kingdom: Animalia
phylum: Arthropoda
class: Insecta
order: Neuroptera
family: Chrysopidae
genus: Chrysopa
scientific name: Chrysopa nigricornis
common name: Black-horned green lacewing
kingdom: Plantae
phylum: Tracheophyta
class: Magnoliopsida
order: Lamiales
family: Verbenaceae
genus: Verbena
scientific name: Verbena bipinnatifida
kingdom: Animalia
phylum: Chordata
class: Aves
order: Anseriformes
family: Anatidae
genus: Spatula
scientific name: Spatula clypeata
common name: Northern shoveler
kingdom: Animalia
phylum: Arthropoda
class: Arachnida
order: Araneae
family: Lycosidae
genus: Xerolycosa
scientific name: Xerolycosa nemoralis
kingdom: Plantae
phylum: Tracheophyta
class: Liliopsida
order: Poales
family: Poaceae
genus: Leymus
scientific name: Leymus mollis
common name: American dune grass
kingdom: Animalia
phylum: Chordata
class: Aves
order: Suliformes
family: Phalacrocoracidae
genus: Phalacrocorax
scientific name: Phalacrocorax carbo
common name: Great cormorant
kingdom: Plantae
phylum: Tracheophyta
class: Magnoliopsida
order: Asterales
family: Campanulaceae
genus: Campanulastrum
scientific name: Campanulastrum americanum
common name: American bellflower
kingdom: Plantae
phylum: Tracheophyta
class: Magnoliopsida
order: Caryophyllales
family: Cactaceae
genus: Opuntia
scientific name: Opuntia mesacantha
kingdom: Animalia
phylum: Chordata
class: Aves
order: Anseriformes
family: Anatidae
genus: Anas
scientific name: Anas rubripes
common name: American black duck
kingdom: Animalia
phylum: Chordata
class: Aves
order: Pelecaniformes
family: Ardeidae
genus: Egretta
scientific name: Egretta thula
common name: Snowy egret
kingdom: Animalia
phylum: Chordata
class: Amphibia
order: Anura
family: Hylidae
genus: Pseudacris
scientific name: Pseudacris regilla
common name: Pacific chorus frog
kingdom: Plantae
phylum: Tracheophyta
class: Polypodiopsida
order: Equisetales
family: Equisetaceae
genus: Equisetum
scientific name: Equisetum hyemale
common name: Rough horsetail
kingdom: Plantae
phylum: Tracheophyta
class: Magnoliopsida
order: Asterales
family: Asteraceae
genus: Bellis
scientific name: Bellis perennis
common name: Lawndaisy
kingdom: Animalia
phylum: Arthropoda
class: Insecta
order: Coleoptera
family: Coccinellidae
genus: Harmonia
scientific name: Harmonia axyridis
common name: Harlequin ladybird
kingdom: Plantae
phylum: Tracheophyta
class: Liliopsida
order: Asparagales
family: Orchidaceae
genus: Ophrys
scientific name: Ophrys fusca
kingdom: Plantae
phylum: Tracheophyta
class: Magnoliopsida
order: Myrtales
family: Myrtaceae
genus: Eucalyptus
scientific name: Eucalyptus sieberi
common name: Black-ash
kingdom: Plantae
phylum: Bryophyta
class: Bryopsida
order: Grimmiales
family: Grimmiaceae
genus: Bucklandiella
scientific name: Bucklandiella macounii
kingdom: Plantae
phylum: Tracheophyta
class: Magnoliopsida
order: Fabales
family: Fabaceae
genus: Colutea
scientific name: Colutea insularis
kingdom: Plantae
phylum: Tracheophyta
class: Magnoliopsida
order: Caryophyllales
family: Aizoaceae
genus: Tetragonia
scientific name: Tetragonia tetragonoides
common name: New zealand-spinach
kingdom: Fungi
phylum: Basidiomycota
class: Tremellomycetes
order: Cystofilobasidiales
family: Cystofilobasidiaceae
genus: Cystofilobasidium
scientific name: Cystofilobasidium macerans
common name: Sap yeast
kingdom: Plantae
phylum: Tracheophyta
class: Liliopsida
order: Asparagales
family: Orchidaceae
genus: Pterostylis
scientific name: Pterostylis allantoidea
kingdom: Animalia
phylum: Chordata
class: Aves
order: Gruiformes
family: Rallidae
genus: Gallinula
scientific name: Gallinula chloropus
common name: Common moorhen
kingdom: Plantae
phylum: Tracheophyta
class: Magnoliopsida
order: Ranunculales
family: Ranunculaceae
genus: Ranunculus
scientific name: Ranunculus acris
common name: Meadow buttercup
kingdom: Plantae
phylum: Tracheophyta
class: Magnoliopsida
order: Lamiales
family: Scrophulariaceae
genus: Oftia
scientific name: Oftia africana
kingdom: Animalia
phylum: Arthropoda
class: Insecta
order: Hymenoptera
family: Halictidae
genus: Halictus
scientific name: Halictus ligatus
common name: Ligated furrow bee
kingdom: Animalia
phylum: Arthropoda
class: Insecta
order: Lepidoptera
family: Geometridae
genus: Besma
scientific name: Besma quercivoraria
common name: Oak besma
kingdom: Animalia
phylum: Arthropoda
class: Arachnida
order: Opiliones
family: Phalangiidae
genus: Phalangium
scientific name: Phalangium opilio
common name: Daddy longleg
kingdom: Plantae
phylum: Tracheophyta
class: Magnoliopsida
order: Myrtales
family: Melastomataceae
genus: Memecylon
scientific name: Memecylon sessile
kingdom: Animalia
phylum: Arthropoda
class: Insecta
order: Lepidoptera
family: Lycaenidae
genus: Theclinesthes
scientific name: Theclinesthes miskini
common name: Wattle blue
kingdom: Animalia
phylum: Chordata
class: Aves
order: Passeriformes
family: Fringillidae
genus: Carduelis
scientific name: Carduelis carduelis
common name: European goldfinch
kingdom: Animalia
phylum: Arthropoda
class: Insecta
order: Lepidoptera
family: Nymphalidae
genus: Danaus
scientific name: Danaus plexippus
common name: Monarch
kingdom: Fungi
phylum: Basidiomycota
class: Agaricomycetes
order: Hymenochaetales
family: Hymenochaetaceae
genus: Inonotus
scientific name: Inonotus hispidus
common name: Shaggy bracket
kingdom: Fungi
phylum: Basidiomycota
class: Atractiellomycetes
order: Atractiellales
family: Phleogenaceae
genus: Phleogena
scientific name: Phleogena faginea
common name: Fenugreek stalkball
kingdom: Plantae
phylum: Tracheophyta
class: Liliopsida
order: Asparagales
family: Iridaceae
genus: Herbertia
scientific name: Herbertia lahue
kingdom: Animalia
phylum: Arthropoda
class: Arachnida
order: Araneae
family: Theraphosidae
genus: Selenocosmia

* Exercise instructions: Output the lines above as a JSON list of strings, one string per line with blank lines dropped. Begin at the line containing "genus: Anas" and stop after the line containing "genus: Pseudacris".

* Task output:
[
  "genus: Anas",
  "scientific name: Anas rubripes",
  "common name: American black duck",
  "kingdom: Animalia",
  "phylum: Chordata",
  "class: Aves",
  "order: Pelecaniformes",
  "family: Ardeidae",
  "genus: Egretta",
  "scientific name: Egretta thula",
  "common name: Snowy egret",
  "kingdom: Animalia",
  "phylum: Chordata",
  "class: Amphibia",
  "order: Anura",
  "family: Hylidae",
  "genus: Pseudacris"
]